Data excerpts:
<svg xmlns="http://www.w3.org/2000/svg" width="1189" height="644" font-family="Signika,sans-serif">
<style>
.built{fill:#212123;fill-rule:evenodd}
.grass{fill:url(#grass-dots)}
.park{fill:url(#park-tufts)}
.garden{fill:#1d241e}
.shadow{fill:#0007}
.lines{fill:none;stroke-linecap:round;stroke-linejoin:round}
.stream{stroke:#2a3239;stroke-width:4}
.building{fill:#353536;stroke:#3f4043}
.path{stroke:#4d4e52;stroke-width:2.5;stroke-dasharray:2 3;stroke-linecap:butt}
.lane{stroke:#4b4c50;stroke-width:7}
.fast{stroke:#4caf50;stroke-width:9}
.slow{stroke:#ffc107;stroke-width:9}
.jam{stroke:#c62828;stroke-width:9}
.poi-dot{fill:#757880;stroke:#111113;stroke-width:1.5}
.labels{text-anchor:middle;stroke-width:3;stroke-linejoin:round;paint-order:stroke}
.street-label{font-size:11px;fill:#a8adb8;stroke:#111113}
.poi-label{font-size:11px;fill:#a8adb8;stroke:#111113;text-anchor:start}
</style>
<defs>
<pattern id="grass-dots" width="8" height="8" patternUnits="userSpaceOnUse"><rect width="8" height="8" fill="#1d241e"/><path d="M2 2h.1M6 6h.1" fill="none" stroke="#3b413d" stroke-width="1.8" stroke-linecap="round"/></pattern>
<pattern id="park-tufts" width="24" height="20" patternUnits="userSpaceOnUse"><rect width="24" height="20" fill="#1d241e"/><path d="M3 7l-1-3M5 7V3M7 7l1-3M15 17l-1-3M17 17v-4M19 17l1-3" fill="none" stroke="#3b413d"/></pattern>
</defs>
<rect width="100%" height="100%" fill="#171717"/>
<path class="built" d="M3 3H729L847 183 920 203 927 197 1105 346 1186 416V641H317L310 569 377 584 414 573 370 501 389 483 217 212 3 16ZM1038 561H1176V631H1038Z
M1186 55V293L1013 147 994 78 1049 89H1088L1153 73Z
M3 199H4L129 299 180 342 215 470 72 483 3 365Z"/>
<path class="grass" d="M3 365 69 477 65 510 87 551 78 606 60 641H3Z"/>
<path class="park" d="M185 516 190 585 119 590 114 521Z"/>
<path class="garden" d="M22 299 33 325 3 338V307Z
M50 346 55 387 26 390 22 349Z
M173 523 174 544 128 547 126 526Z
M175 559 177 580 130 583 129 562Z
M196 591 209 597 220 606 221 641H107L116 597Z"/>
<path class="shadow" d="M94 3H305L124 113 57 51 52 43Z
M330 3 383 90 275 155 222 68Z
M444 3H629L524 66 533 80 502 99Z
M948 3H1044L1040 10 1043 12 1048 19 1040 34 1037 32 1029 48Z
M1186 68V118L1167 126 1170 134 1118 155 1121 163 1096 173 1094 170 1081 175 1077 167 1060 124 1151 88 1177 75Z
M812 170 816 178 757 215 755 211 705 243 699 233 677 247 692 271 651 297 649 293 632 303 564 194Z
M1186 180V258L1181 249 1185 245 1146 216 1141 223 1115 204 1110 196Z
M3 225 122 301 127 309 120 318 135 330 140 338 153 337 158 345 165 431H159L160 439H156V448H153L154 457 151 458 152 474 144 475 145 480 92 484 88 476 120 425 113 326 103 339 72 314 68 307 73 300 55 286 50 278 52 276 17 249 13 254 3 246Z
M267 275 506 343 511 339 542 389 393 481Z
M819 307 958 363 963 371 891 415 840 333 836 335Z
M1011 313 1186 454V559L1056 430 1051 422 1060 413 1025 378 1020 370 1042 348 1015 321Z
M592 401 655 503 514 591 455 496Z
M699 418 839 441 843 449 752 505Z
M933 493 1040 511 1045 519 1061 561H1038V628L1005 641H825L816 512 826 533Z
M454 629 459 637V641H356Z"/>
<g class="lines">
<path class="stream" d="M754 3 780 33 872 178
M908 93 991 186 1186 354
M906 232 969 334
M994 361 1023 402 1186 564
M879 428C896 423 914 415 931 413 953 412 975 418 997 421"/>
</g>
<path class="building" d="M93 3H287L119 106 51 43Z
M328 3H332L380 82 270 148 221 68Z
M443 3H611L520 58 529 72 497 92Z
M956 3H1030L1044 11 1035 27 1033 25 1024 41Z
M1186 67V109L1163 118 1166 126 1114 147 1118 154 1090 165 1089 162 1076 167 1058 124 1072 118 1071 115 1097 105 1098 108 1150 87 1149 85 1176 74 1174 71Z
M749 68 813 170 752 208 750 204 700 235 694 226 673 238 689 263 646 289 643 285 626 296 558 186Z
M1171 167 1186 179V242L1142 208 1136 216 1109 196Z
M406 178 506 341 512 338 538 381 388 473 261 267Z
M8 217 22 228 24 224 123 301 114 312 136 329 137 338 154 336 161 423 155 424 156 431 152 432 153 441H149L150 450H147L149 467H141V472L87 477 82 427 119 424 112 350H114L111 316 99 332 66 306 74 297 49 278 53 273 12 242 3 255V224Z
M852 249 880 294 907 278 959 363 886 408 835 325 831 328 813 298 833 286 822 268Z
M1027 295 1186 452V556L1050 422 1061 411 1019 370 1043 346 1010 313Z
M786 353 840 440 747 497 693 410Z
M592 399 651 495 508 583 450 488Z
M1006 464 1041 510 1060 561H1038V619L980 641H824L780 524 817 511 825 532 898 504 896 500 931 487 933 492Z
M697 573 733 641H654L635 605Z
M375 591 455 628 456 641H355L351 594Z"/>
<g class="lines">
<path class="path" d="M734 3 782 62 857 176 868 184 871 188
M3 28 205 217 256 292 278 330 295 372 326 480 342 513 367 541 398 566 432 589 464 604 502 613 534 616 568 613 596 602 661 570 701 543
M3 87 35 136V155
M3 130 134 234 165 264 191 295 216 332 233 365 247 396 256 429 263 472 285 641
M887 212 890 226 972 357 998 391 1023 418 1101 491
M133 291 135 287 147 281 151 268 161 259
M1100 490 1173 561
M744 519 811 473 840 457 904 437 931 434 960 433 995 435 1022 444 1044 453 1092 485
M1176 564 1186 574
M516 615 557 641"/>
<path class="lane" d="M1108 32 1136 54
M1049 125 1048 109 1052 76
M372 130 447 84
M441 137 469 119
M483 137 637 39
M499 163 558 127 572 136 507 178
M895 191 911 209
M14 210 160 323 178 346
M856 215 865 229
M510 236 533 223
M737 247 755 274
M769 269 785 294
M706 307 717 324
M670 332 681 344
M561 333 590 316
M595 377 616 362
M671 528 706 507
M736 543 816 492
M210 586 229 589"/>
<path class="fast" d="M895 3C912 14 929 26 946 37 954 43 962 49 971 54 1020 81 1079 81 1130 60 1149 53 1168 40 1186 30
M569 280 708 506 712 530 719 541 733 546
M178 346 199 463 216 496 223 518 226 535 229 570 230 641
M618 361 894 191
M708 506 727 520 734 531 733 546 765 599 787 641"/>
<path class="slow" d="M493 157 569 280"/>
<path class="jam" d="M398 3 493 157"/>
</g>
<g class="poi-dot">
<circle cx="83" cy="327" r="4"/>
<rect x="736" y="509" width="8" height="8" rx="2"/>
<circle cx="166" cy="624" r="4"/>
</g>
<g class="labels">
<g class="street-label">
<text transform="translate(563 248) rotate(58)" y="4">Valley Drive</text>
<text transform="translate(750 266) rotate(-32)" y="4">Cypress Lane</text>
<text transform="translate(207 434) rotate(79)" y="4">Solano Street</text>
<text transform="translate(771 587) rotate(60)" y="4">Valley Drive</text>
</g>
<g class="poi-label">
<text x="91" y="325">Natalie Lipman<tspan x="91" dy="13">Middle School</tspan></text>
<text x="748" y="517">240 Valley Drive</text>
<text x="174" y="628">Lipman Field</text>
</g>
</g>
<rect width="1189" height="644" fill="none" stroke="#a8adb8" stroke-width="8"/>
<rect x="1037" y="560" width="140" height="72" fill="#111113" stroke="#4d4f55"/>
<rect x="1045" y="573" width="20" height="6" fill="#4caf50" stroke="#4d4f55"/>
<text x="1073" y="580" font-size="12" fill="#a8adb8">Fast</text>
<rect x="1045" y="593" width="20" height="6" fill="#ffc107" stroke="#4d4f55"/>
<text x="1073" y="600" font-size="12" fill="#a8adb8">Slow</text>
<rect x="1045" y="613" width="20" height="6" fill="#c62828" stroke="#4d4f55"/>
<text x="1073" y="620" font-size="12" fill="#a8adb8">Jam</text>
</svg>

◆ WORK INSTRUCTIONS ◆
If a line in the records contains the word "linejoin", copy it.

◆ WORKED SOLUTION ◆
.lines{fill:none;stroke-linecap:round;stroke-linejoin:round}
.labels{text-anchor:middle;stroke-width:3;stroke-linejoin:round;paint-order:stroke}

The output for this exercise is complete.